Taiwan recently banned euthanizing abandoned animals in shelters, a law believed to have been prompted by the shocking suicide of a young veterinarian, in May 2016. 31-year-old Chien Chih-cheng injected herself with euthanasia drugs, after becoming extremely disturbed by the large number of animals she had to put down.
Chien Chih-cheng was the director of of an animal shelter in Taoyuan’s Sinwu District. She had chosen to work at the shelter because of her love for animals, and her colleagues remember that she “often worked overtime, rarely took a proper lunch break, and sacrificed her holidays to give the dogs more attention and make their lives better.” After graduating from one of Taiwan’s top university with the highest score in a civil service examination, Chien could have opted for a number of desk jobs, but she chose to dedicate her life to helping abandoned animals and getting them adopted by new families. But her job also required her to euthanize the animals that didn’t get adopted after a certain period of time, and this took a heavy toll on the young animal lover, especially after animal rights activists accused her of killing hundreds of abandoned dogs.

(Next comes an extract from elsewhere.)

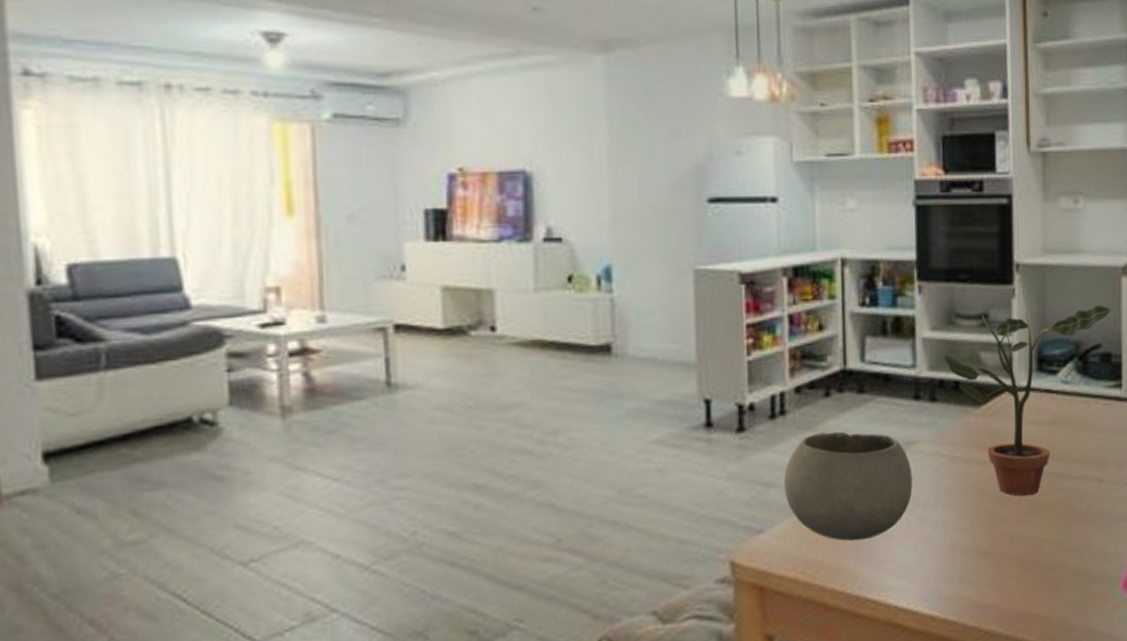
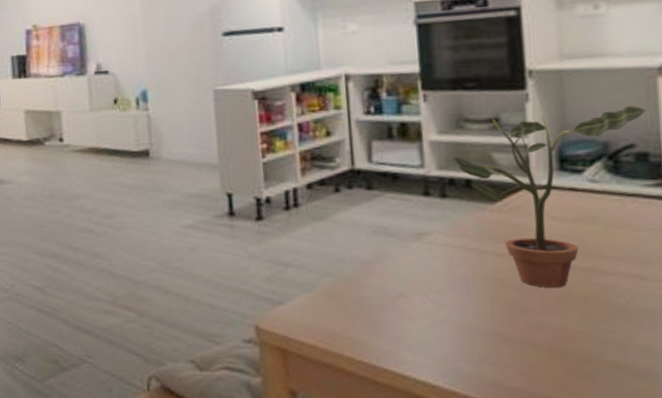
bowl: present [783,431,913,541] -> none [299,222,427,318]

“Some animal welfare activists have unleashed relentless attacks on the Sinwu shelter and Chien was a target of those attacks,” Taoyuan City Councilor Wang Hao-yu wrote on Facebook last year. “She was even described as a ‘butcher.’ For a young woman who chose to work at the shelter because of her love for animals and whose duties involved euthanizing stray animals every day, those abuses were like stabs to the heart.”